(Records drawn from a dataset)
--*--

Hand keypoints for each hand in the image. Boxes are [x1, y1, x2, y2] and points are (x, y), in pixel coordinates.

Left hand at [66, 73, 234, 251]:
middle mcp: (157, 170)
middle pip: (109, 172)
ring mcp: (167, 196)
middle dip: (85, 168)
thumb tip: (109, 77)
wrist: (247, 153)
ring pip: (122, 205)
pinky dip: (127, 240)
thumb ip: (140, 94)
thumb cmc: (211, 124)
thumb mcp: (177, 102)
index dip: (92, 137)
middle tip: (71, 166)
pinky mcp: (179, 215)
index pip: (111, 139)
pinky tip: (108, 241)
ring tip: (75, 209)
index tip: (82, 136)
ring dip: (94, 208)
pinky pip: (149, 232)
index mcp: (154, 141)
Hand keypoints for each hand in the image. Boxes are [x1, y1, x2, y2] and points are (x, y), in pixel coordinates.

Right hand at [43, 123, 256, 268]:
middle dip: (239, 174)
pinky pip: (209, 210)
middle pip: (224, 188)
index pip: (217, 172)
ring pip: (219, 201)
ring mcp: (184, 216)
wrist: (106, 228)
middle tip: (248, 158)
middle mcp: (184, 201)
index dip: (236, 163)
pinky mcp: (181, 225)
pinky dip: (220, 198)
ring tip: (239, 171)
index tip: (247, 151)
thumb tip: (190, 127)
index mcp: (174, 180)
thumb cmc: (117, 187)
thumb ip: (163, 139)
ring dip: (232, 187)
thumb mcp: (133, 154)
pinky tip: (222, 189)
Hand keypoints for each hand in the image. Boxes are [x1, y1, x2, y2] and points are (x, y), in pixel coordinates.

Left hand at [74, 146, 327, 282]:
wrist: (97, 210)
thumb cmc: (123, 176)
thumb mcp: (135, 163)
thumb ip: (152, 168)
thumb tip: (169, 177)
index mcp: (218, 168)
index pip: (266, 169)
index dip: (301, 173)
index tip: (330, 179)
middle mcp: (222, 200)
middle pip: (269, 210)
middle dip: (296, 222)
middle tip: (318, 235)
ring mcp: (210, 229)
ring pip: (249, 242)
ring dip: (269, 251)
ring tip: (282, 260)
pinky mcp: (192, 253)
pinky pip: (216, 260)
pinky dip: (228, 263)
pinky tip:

--*--

Copy each line above that contains the word "thumb".

thumb tip: (109, 77)
thumb ip: (140, 94)
thumb cmc: (211, 124)
thumb mcp: (177, 102)
thumb tip: (190, 127)
thumb cmc: (117, 187)
thumb ip: (163, 139)
thumb mcp: (133, 154)
thumb cmc: (123, 176)
thumb mcp: (135, 163)
thumb ip: (152, 168)
thumb tip: (169, 177)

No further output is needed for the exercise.